From that point on we became a referral center for BPPV and have, to date, maintained at least a 95% "cure" rate (abolition of rotary nystagmus and symptoms). Since many of our patients were referred for CRP and expected to receive it, there was some difficulty in creating a control group. We were able to create this control group by staving off the procedure for a week or two rather than immediately performing CRP on the day of the patient's visit. This means that our "controls" reflect the a one week interval change of patients who presented with BPPV symptoms serious enough to warrant treatment.

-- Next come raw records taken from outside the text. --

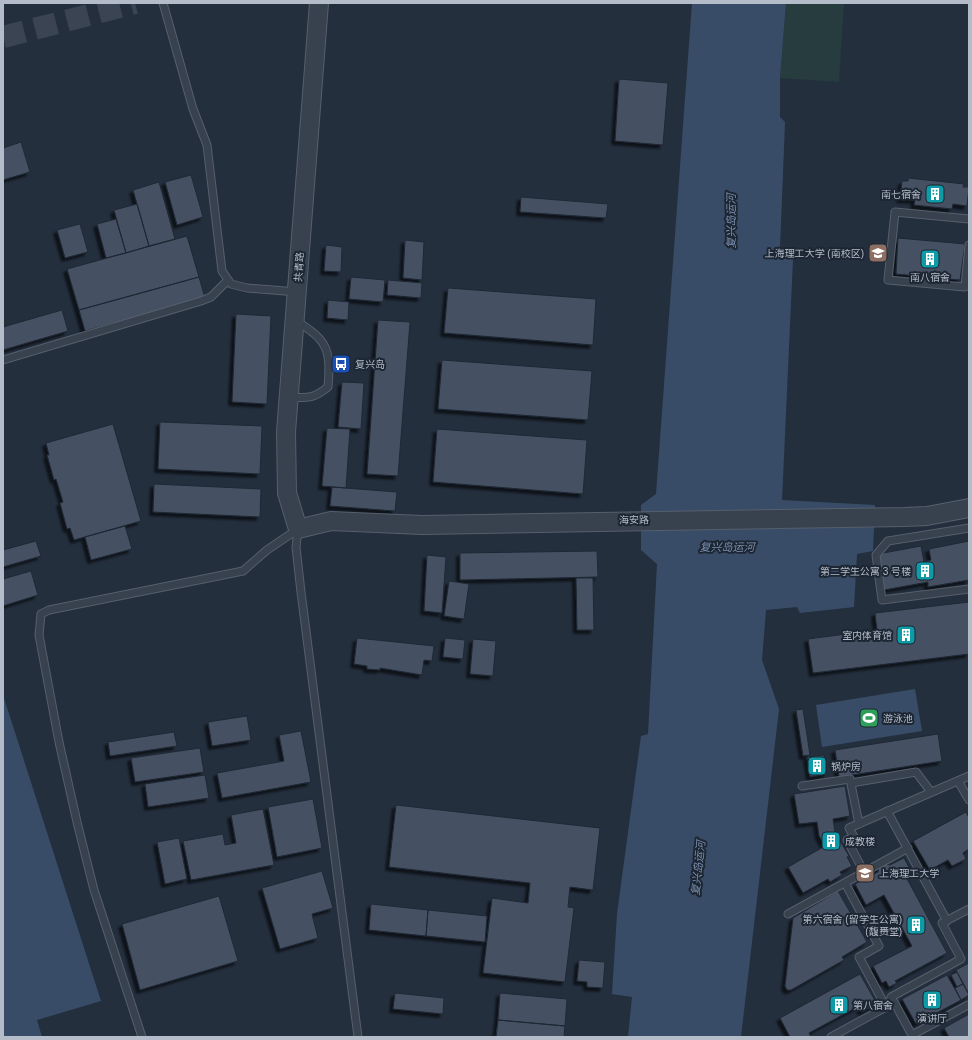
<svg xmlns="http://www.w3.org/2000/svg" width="972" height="1040" viewBox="0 0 972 1040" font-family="Arial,'Noto Sans SC',sans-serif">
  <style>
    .green { fill: #263c3f }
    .water { fill: #394c67 }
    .building { fill: #455162; stroke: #1f2835; filter: url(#shadow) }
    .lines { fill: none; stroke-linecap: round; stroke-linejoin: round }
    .primary-tunnel { stroke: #3a4453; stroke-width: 22; stroke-dasharray: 22 11; stroke-linecap: butt }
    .service-casing { stroke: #565f6c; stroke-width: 9 }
    .tertiary-casing { stroke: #565f6c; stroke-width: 20 }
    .service { stroke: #38414e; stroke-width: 7 }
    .tertiary { stroke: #38414e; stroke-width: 18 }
    .labels { text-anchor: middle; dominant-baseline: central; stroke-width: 4; stroke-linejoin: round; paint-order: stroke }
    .poi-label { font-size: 10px; fill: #b4bcc9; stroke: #1d2633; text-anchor: start }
    .street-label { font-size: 10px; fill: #b4bcc9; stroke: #1d2633 }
    .water-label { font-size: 11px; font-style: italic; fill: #7c92b1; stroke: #1d2633 }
  </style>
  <defs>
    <filter id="shadow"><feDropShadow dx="-3.5" dy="3.5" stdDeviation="1" flood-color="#0009"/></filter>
  </defs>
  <rect width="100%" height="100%" fill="#242f3e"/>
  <!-- green -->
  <path class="green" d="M786,3H844L839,82L780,78Z"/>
  <!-- water -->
  <path class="water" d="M692,3H786L780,78V117L785,122L780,248L793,259L782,500L875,505L873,551L857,554L854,607L800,613L797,607L766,610L762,660L779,709L741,1037H628L632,997L612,994L617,914L641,736L648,734L657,564L641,550V505L656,494Z
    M915,689L922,731L822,747L816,705Z
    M3,695L101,1001L37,1020L42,1037H3Z"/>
  <!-- building -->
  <path class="building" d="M619,79L668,83L663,145L615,141Z
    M21,142L30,172L3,180V148Z
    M191,175L203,217L177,225L165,182Z
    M908,178L964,184L963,187H969L967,206L953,204L952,209L914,205L915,200L900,199L902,181H908Z
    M159,182L175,239L149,246L133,190Z
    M521,197L608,204L606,218L520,212Z
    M137,204L149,246L126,253L114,210Z
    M116,219L126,253L106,258L97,224Z
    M80,224L88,252L65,258L57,230Z
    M187,236L199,277L79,310L67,269Z
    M898,238L965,244L960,280L896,274Z
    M405,240L424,242L422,280L403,278Z
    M326,245L342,247L341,272L324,271Z
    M199,277L205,298L85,331L79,310Z
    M351,277L385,280L383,302L349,299Z
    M388,280L422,283L421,298L387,295Z
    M448,288L596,299L593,345L444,333Z
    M328,300L349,302L348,320L327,318Z
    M62,310L68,331L3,350V327Z
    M236,314L271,316L267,404L232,402Z
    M378,320L410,322L398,476L367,474Z
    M442,360L592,371L588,420L438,409Z
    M342,382L364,383L361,429L338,427Z
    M160,422L262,426L260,474L158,469Z
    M113,424L141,521L74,540L70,528L67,529L60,503L63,502L56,479L54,480L47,455H49L46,443Z
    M327,428L350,429L346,488L322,486Z
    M437,429L587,440L583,494L433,482Z
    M154,484L261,489L260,517L153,512Z
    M332,487L397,492L395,511L330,506Z
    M125,526L132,549L91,560L85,537Z
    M36,541L41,556L3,567V550Z
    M969,541V580L928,587V582L884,590L878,554L921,546L924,562L931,560L929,549Z
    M597,551L598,577L460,580V553Z
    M427,555L446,557L442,613L424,611Z
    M31,571L38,595L3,606V579Z
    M576,578H593L594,630H577Z
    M449,581L469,584L464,619L444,616Z
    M969,602V654L813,673L808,639L877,630L875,613Z
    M357,638L434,646L432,661L424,660L422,675L380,668V670L367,669V666L354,664Z
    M445,638L465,640L463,659L443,657Z
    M473,639L496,641L493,676L470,674Z
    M803,709L810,755L803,756L796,710Z
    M247,716L251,740L212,746L208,722Z
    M301,731L311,782L222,798L217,773L284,761L279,735Z
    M174,732L177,746L110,756L108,742Z
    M938,734L942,761L839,777L835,750Z
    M200,748L204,772L135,782L131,758Z
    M824,755L827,774L810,777L807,757Z
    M205,775L209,798L148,807L145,784Z
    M845,786L850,816L833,819L835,832L849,856L847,857L852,866L840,872L842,875L830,882L828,879L803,893L788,867L825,846L819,836L817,822L799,824L794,794Z
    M313,799L322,848L277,857L268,807Z
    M396,805L600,828L593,890L570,887L568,907L574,908L565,982L483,973L492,898L528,903L530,883L389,867Z
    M263,809L274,865L191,880L183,841L223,834L225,845L236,843L231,815Z
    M966,812L969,818V849L963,853L966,859L952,866L948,860L930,870L913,841Z
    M179,838L187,879L165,884L157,842Z
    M904,858L911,871L905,875L947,953L895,981L897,983L889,987L886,981L882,983L873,966L912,946L884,895L866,905L855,884L878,872L879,867L885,864L890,865Z
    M322,871L333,908L312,914L318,938L280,949L262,888Z
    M838,891L867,942L842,957L844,960L791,990H787L785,986L793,918Z
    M219,896L238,961L140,990L122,924Z
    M371,904L428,910L426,936L369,930Z
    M428,910L487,916L485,942L426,936Z
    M579,960L605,962L603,988L587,987V982L577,981Z
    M969,963V994L956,970Z
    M957,972L963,984L957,987L951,975Z
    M860,974L877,1004L862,1012L859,1006L809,1033L811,1037H790L780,1018Z
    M947,975L961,1000L916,1024L902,999Z
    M963,984L969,995L961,1000L955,988Z
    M395,993L444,998L443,1014L393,1009Z
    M500,993L567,999L565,1026L498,1020Z
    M969,1014V1037H949L944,1028Z
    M498,1020L565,1026L564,1037H496Z"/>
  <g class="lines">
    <!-- primary-tunnel -->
    <path class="primary-tunnel" d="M3,37L135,3"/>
    <defs>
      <path id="service" d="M163,3L193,109L207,145L222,271L231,284L247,288L297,292
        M969,219L895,212L888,280L965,287L969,245
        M3,360L201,301L211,297L227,281
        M290,397C308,398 313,399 328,387C331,349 328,341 295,320
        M969,528L888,541L876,555L882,600L969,589
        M298,530L296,547L301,592L358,1037
        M958,781L969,800
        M851,783L916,772L931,792
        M802,786L850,779L859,824
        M887,811L947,921
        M864,872L847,840L854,837L849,828L969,776
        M845,883L879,946L859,957L886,1007L894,1002L913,1037
        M788,914L908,848
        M894,1002L891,997L961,959L942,923L969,909
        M912,1035L968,1005
        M142,1037L94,890L77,822L59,742L39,635L41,614L49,610L243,571L267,550L298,529
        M831,1037L886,1007"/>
      <path id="tertiary" d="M319,3L286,432L287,493L298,529L331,521L422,525L904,517L927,516L969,508"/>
    </defs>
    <!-- service casing -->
    <use href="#service" class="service-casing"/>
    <!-- tertiary casing -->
    <use href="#tertiary" class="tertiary-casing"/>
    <!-- service -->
    <use href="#service" class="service"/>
    <!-- tertiary -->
    <use href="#tertiary" class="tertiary"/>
  </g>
  <!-- icons -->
  <defs>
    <symbol id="building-square" viewBox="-11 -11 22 22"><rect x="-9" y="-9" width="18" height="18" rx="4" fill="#0f9aa8" stroke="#1d2633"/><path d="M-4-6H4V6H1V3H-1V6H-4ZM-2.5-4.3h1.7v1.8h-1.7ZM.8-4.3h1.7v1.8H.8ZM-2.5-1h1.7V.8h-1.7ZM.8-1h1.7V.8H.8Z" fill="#fff"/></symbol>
    <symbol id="university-square" viewBox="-11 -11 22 22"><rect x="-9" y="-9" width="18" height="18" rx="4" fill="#8d6e63" stroke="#1d2633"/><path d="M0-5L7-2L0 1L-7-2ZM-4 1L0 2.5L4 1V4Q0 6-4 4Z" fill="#fff"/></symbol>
    <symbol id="bus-square" viewBox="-11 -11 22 22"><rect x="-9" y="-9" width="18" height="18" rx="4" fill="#1a4fb4" stroke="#1d2633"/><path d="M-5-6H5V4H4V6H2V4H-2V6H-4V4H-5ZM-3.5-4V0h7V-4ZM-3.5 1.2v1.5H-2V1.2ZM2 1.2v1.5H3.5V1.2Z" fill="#fff"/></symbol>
    <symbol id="stadium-square" viewBox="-11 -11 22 22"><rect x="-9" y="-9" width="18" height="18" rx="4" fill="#2e9e5b" stroke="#1d2633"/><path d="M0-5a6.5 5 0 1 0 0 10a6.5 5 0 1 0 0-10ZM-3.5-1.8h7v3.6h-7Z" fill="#fff"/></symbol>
  </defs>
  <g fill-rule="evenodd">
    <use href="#building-square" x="924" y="183" width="22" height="22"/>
    <use href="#university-square" x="867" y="242" width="22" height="22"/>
    <use href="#building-square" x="919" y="248" width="22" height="22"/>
    <use href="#bus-square" x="330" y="353" width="22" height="22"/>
    <use href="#building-square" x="914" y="560" width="22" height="22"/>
    <use href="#building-square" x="895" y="624" width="22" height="22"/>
    <use href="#stadium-square" x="858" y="707" width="22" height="22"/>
    <use href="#building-square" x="806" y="755" width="22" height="22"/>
    <use href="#building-square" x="820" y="830" width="22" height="22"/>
    <use href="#university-square" x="854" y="862" width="22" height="22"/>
    <use href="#building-square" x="905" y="914" width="22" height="22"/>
    <use href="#building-square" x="921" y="989" width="22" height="22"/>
    <use href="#building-square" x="828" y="994" width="22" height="22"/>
  </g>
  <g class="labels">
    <!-- poi labels -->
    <g class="poi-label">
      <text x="921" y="194" text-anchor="end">南七宿舍</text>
      <text x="864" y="253" text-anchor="end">上海理工大学 (南校区)</text>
      <text x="930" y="277" text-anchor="middle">南八宿舍</text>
      <text x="355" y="364">复兴岛</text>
      <text x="911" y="571" text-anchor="end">第二学生公寓 3 号楼</text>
      <text x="892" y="635" text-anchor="end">室内体育馆</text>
      <text x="883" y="718">游泳池</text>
      <text x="831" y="766">锅炉房</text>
      <text x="845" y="841">成教楼</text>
      <text x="879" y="873">上海理工大学</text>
      <text x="902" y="919" text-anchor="end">第六宿舍 (留学生公寓)<tspan x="902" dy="12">(馥赉堂)</tspan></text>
      <text x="853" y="1005">第八宿舍</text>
      <text x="932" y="1018" text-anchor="middle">演讲厅</text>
    </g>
    <!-- street labels -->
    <g class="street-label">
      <text transform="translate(299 267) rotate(-86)">共青路</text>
      <text transform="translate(634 520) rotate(-1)">海安路</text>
    </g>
    <!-- water labels -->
    <g class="water-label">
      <text transform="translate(731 221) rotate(-90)">复兴岛运河</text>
      <text x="727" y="547">复兴岛运河</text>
      <text transform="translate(698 868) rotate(-84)">复兴岛运河</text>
    </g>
  </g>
  <!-- border -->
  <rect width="972" height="1040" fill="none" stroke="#b4bcc9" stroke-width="8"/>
</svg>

Dr. X states that "NONE" of my patients in the untreated control group improved. This is not quite true. One patient in this group did report a marked improvement, however, classic nystagmus was found on Dix Hallpike testing. My time interval for reevaluation was one week. Had I used one month, or even six months, the my numbers would, of course, reflect more closely the spontaneous remission rate. I have also found that merely asking patients about their dizzy spells is quite inaccurate. BPPV patients learn to avoid activities that provoke dizziness. Detailed questioning is necessary and Dix Hallpike testing should be done to confirm improvement.
Consider the hypothetical controversy of treating a deep laceration with sutures vs. waiting for spontaneous closure. If you check the wounds from each group in a month or two, chances are that they would be healed, and one might conclude that sutures are worthless because wounds can close by themselves. However, if checked within a one week interval, the sutured vs. no treatment wound groups would differ vastly. The conclusion that sutures are worthwhile should be obvious. One must naturally develop criterion regarding depth of lacerations to be sutured; likewise, criterion regarding severity of vertigo and disability will determine which patients receive CRP.

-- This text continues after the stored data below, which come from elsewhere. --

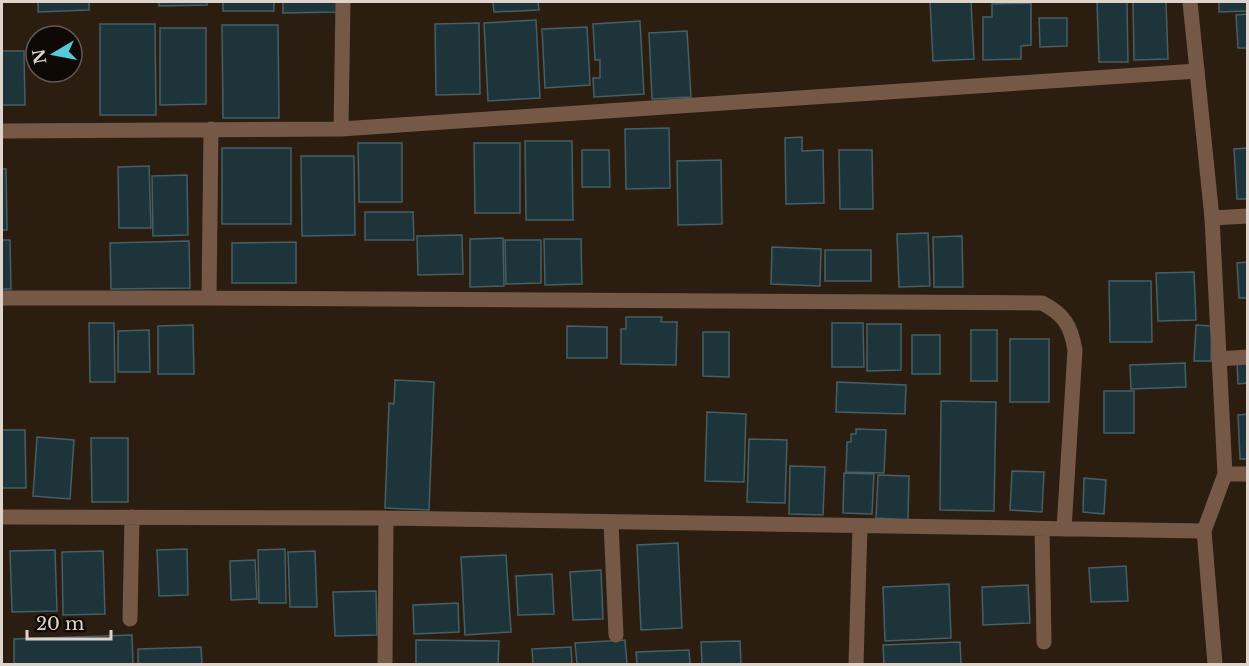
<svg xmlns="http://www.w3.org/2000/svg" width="1249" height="666" font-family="'Libre Baskerville',serif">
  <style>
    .building { fill: #1d353a; stroke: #455f64; stroke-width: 1.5 }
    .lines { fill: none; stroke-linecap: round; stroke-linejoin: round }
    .minor { stroke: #755946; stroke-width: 15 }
    .tertiary { stroke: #755946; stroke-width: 15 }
  </style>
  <rect width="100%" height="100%" fill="#2c1d11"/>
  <path class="building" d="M38,2H89V10L38,12Z
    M159,2H207V5L159,6Z
    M223,2H274V11H223Z
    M283,2H339V12L283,13Z
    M493,2H538L539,10L494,12Z
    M930,2H971L974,59L933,61Z
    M1097,2H1127L1128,62H1099Z
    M1133,2H1166L1168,59L1134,60Z
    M1219,2H1248V11L1219,12Z
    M1031,3V45L1021,46V59L983,60V17H992V4Z
    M1248,14V48H1238L1236,15Z
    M1039,18H1067V46L1040,47Z
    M536,20L540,98L488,101L484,23Z
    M640,21L644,94L594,97L593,78H600V60H595L593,24Z
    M479,23L480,94L436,95L435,24Z
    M100,24H155L156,115H100Z
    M222,25H278L279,118H223Z
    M587,27L590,85L545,88L542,29Z
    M160,28H206V104L160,105Z
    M687,31L691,97L652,99L649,33Z
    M2,51H24L25,105H2Z
    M669,128L670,188L626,189L625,129Z
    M802,137V151L823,150L824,203L786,204L785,138Z
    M525,141H572L573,220H526Z
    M358,143H402V202H359Z
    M474,143H520V213H475Z
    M222,148H291V224H222Z
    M1248,148V199H1237L1234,149Z
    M582,150H609L610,187H582Z
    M839,150H872L873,209H840Z
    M301,156H354L355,235L302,236Z
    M721,160L722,224L678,225L677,161Z
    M149,166L151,228H119L118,167Z
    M2,169H6L7,230H2Z
    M187,175L188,235L153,236L152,176Z
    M365,212H413L414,240H365Z
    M928,233L930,286L899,287L897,234Z
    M462,235L463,274L418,275L417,236Z
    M962,236L963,287H934L933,237Z
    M503,238L504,286L470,287V239Z
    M544,239H581L582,284L545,285Z
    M2,240H10L11,289H2Z
    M505,240H541V283L506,284Z
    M189,241L190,288L111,289L110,243Z
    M296,242V283H232V243Z
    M772,247L821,249L820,286L771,284Z
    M825,250H871V281H825Z
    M1248,262V298H1239L1237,263Z
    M1194,272L1196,320L1158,321L1156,273Z
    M1109,281H1151L1152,342H1110Z
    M626,317H662L661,322H677L676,365L621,364V329H626Z
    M89,323H114L115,382H90Z
    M832,323H863L864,367H832Z
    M867,324H901V370L867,371Z
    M193,325L194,374H158V326Z
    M1196,325L1212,326L1211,361H1194Z
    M567,326L607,327V358H567Z
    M149,330L150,372H118V331Z
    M971,330H997V381H971Z
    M703,332H729V377L703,376Z
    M912,335H940V374H912Z
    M1010,339H1049V402H1010Z
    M1248,360V383L1238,384L1237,361Z
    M1185,363L1186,387L1131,389L1130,365Z
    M395,380L434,382L429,510L385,508L389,403L394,404Z
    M837,382L906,385L905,414L836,412Z
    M1104,391H1134V433H1104Z
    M941,401L996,402L994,511L940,510Z
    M707,412L746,414L744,482L705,481Z
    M1248,414V459H1240L1238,415Z
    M856,429L886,430L884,473L846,472L847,442H851V434H856Z
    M2,430H25L26,488H2Z
    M37,437L74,440L70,499L33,496Z
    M91,438H128V502H92Z
    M749,439L787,440L785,503L747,502Z
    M790,466L825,467L823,515L789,514Z
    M1012,471L1044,472L1042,512L1010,510Z
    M844,473L874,474L872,514L843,513Z
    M878,475L909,476L908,520L876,518Z
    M1084,478L1106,480L1104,514L1083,512Z
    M678,543L682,628L641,630L637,545Z
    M187,549L188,595L159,596L157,550Z
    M285,549L286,603H259L258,550Z
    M55,550L57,611L12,612L10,551Z
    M103,551L105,614L63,615L62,552Z
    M315,551L317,607H290L288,552Z
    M506,555L511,632L465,635L461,557Z
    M255,560L257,599L231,600L230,561Z
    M1126,566L1128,601L1091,602L1089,568Z
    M601,570L603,619L573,620L570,572Z
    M552,574L554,614L518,615L516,576Z
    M949,584L951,638L885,641L883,587Z
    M1028,585L1030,623L983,625L982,587Z
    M376,591L377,635L335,636L333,592Z
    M458,603L459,632L414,634L413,605Z
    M132,635L133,664H14V639Z
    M416,640L499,641L498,664H416Z
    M625,640L627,664H577L575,643Z
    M740,641L741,664H702L701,642Z
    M960,642L961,664H884L883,645Z
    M201,647L202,664H138V649Z
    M571,647L572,664H533L532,649Z
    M689,650L690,664H637L636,652Z"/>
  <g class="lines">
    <path class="minor" d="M211,129L209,298L1042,303C1064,314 1071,326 1075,350L1064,529
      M341,129L343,2
      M2,131L341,129L1197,71
      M1212,218L1248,216
      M2,298H209
      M1219,359L1248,357
      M1225,474H1248
      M2,517L386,518L1204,531
      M611,522L616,635
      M1042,529L1044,642
      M130,619L132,517
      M385,664L386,518
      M856,664L860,526"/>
    <path class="tertiary" d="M1190,2L1212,218L1225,474L1204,531L1215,664"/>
  </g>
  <rect width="1249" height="666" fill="none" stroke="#dfd4cc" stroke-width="6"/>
  <g transform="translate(54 54) rotate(260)"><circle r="28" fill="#0f0905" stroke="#625a55" stroke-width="1.5"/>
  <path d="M0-4.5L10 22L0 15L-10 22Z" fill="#55cadf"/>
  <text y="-9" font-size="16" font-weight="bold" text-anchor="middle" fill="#dfd4cc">N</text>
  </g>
  <path d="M27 630v9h84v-9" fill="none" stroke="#dfd4cc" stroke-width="3"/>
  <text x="36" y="630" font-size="18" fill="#dfd4cc" stroke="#0f0905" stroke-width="4.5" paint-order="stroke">20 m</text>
</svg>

As far as the comment on "weird theories" is concerned, I would agree that to an uneducated lay person, the idea that strapping on a oscillating contraption while being placed in various contortions would seem farfetched. However, there is a reasonable scientific basis for this procedure's success. I would also point out that every scientific advance has had its contingency of detractors. If we close our minds to progress we would live in a world without vaccines, antibiotics, electricity, etc. and perhaps still believe that the earth was flat.
The bottom line is that the technique of CRP with mastoid oscillation works well. From the time they leave the office, 95% of patients presenting with BPPV are immediately improved. They no longer need to live with horrible vertigo symptoms for weeks, months or years. They do not need to consult a multitude of physicians and waste health care dollars.
I challenge any physician to simply try the techniques of CRP with the use of a mastoid oscillator. My results should be easily reproducible.